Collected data
*** Begin section ***
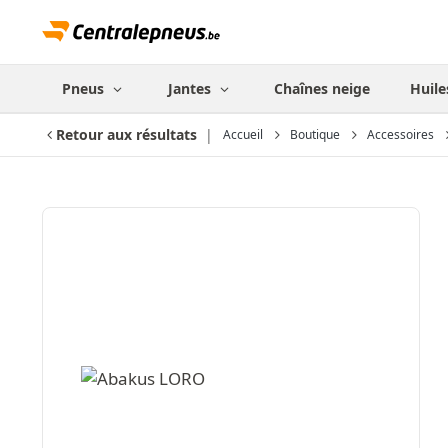
Pneus
Jantes
Chaînes neige
Huile
Retour aux résultats
Accueil
Boutique
Accessoires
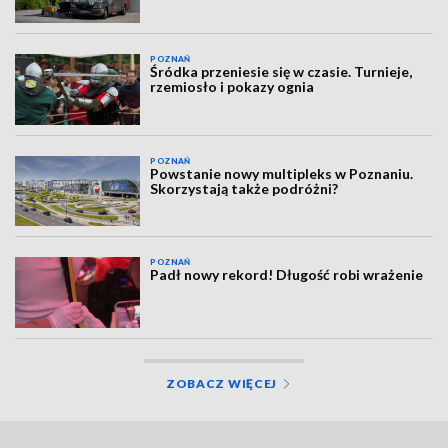
POZNAŃ
Śródka przeniesie się w czasie. Turnieje,
rzemiosło i pokazy ognia
POZNAŃ
Powstanie nowy multipleks w Poznaniu.
Skorzystają także podróżni?
POZNAŃ
Padł nowy rekord! Długość robi wrażenie
ZOBACZ WIĘCEJ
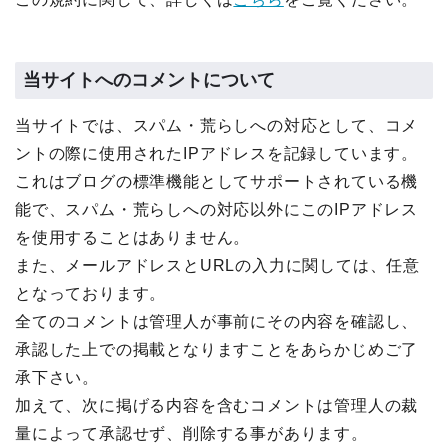
当サイトへのコメントについて
当サイトでは、スパム・荒らしへの対応として、コメ
ントの際に使用されたIPアドレスを記録しています。
これはブログの標準機能としてサポートされている機
能で、スパム・荒らしへの対応以外にこのIPアドレス
を使用することはありません。
また、メールアドレスとURLの入力に関しては、任意
となっております。
全てのコメントは管理人が事前にその内容を確認し、
承認した上での掲載となりますことをあらかじめご了
承下さい。
加えて、次に掲げる内容を含むコメントは管理人の裁
量によって承認せず、削除する事があります。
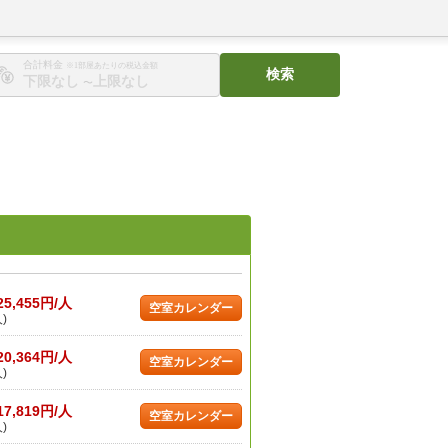
合計料金
※1部屋あたりの税込金額
検索
〜
25,455円/人
空室カレンダー
)
20,364円/人
空室カレンダー
)
17,819円/人
空室カレンダー
)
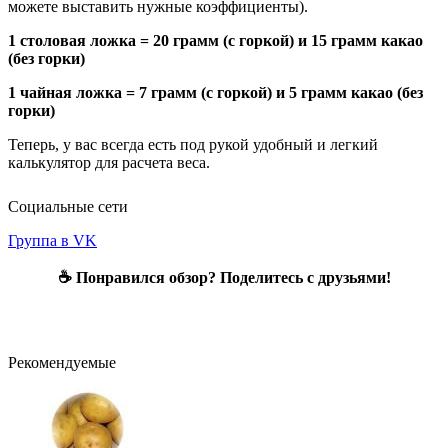
можете выставить нужные коэффициенты).
1 столовая ложка = 20 грамм (с горкой) и 15 грамм какао
(без горки)
1 чайная ложка = 7 грамм (с горкой) и 5 грамм какао (без
горки)
Теперь, у вас всегда есть под рукой удобный и легкий
калькулятор для расчета веса.
Социальные сети
Группа в VK
☕ Понравился обзор? Поделитесь с друзьями!
Рекомендуемые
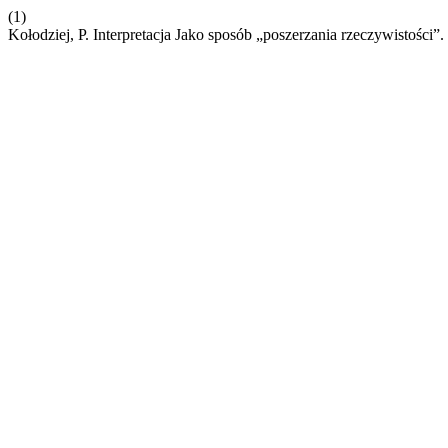
(1)
Kołodziej, P. Interpretacja Jako sposób „poszerzania rzeczywistości”.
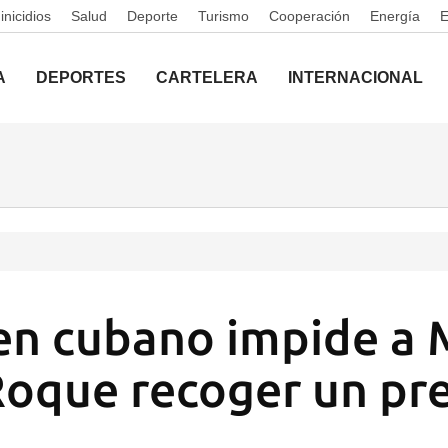
nicidios
Salud
Deporte
Turismo
Cooperación
Energía
A
DEPORTES
CARTELERA
INTERNACIONAL
en cubano impide a 
Roque recoger un pr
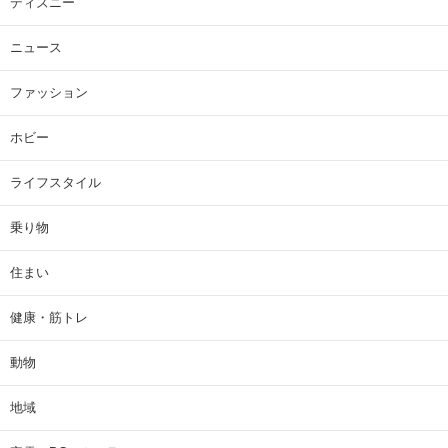
ディズニー
ニュース
ファッション
ホビー
ライフスタイル
乗り物
住まい
健康・筋トレ
動物
地域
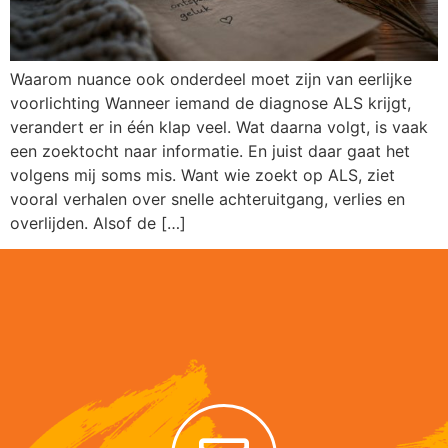
Waarom nuance ook onderdeel moet zijn van eerlijke
voorlichting Wanneer iemand de diagnose ALS krijgt,
verandert er in één klap veel. Wat daarna volgt, is vaak
een zoektocht naar informatie. En juist daar gaat het
volgens mij soms mis. Want wie zoekt op ALS, ziet
vooral verhalen over snelle achteruitgang, verlies en
overlijden. Alsof de […]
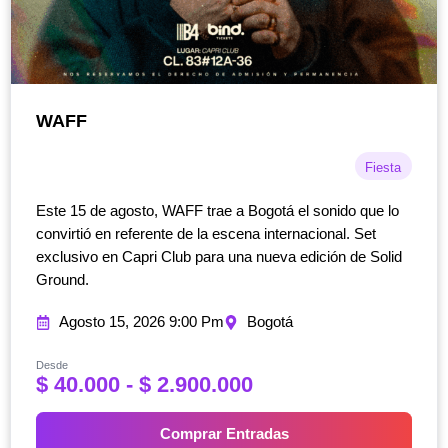
WAFF
Fiesta
Este 15 de agosto, WAFF trae a Bogotá el sonido que lo
convirtió en referente de la escena internacional. Set
exclusivo en Capri Club para una nueva edición de Solid
Ground.
Agosto 15, 2026 9:00 Pm
Bogotá
Desde
R
$
40.000
-
$
2.900.000
a
n
Comprar Entradas
g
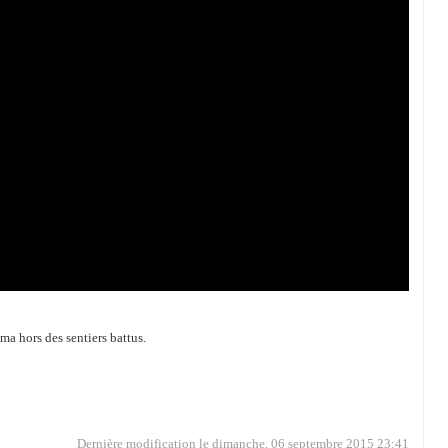
a hors des sentiers battus.
Dernière modification le dimanche, 06 septembre 2015 23:41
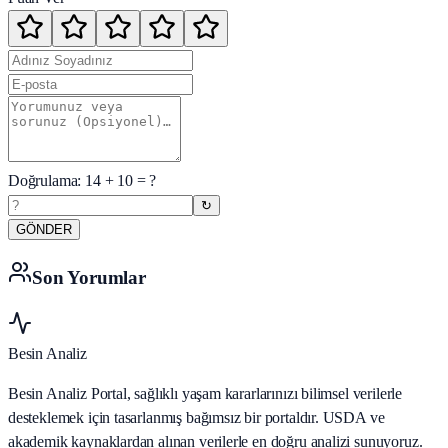
Doğrulama:
14
+
10
= ?
↻
GÖNDER
Son Yorumlar
Besin Analiz
Besin Analiz Portal, sağlıklı yaşam kararlarınızı bilimsel verilerle
desteklemek için tasarlanmış bağımsız bir portaldır. USDA ve
akademik kaynaklardan alınan verilerle en doğru analizi sunuyoruz.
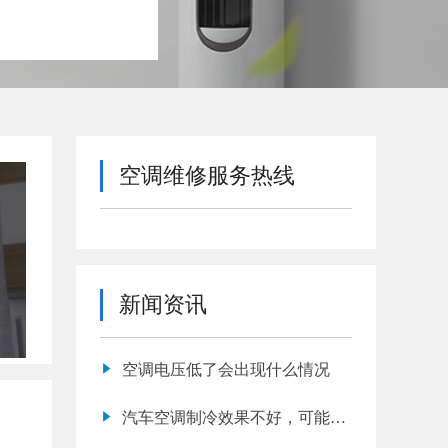
空调维修服务热线
新闻资讯
空调电压低了会出现什么情况
汽车空调制冷效果不好，可能都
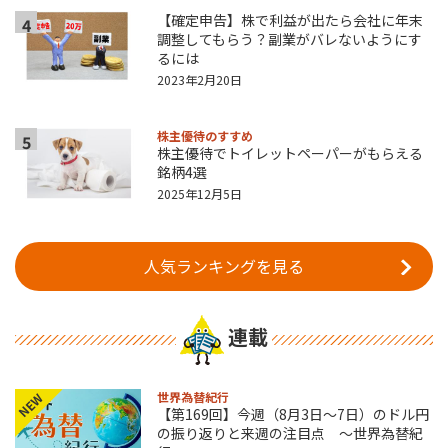
【確定申告】株で利益が出たら会社に年末
4
調整してもらう？副業がバレないようにす
るには
2023年2月20日
株主優待のすすめ
5
株主優待でトイレットペーパーがもらえる
銘柄4選
2025年12月5日
人気ランキングを見る
連載
世界為替紀行
NEW
【第169回】今週（8月3日～7日）のドル円
の振り返りと来週の注目点 ～世界為替紀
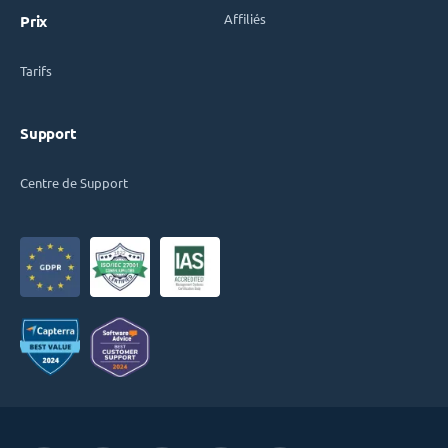
Affiliés
Prix
Tarifs
Support
Centre de Support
*** End section ***
_To-do item:_
Scan the records above and show every line in which the word "WAFF" occurs.

_Your response:_
WAFF
Este 15 de agosto, WAFF trae a Bogotá el sonido que lo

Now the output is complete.